As today is World Theatre
Day I thought I'd offer a throwback to one of the best pieces of theatre I saw
during the last two years; "Hedda Gabler" by Henrik Ibsen, adapted by Patrick Marber, directed by Ivo van Hove and
performed at the National Theatre. It goes without saying that Ibsen's play is
a masterpiece, but van Hove's modernist direction is intelligent and distinctive.
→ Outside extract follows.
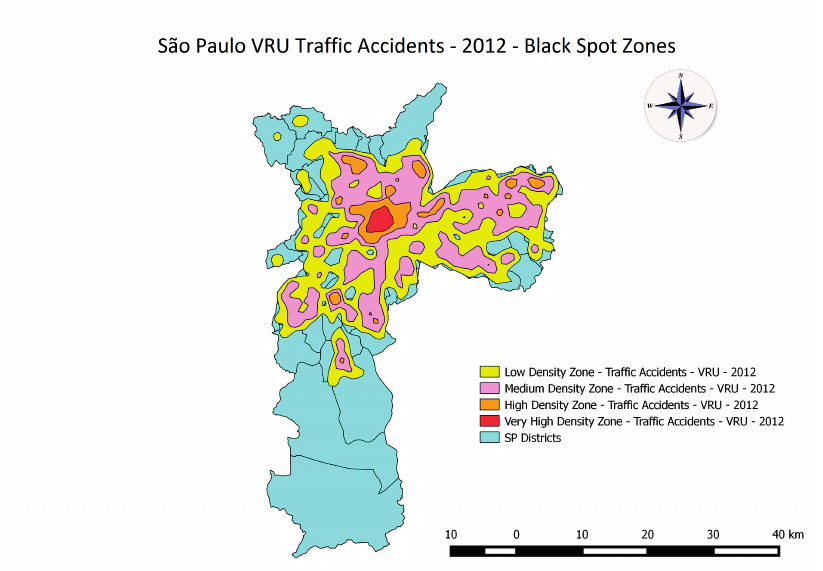
Figure 5. Black spot zones. Traffic accidents involving VRU in São Paulo in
It breaks from the traditional theatrical presentation favoured by many earlier
directors to instead create something of a genuine audio-visual experience. It is,
and remains, a perfect example of intelligent, forward-thinking theatre-making,
which seeks to adapt the play into images, not words.
Hedda Gabler [National
Theatre/Ivo van Hove, 2017]:
For instance, I loved how the ruined piano at the centre of the stage became a iconographic, almost conceptual representation of Hedda's
own character; a once beautiful thing completely imprisoned and objectified; no
longer able to find a proper use for itself; just a shadow of something once able to express and create falling further into decay. The setting, devoid of life, again shows a character held captive by her
own circumstances; destroying the space and herself as the play progresses;
suggesting something of an obvious symbiosis between the two. Part of what made
the production such an experience was the phenomenal performances from Ruth
Wilson, Rafe Spall and Chukwudi Iwuji, who each brought an intensity and sense
of emotional abandon to their fraught but distinctive character arcs.
At a time
when the vast majority of feature-films feel safe, stagnant and steeped in
convention, van Hove's production of Hedda Gabler was an example of a work of
theatre transcending the limitations of the medium and presenting something that
was more immersive, affecting and visually inventive than anything currently playing
at the local multiplex or streaming platform. The whole production was
unforgettable.
Having always been a film
buff exclusively I can't claim to be any kind of expert on theatre, however I
did make something of an effort to broaden my experience and understanding of the
medium after writing and directing my first play in 2015. Two more plays
followed in quick succession, along with an additional directing assignment with
a local theatre company in 2016 (which turned out to be a disaster). Nonetheless, this
period of activity pushed me towards discovering plays by Federico García
Lorca, Philip Ridley, Moira Buffini, Sarah Kane, Martin McDonagh, Harold
Pinter, Shelagh Delaney, and other writers that I was already acquainted with
but wanted to discover in greater depth; Bertolt Brecht, Samuel Becket, Brendan
Behan, Eugène Ionesco, Antonin Artaud. I also became especially inspired by
directors like van Hove, Peter Brook, Joan Littlewood, Katie Mitchell and Robert
Wilson, who each seems to have advanced the modern theatre and the attitudes towards
it to the point that it now dwarfs the comparatively meager accomplishments of the modern cinema.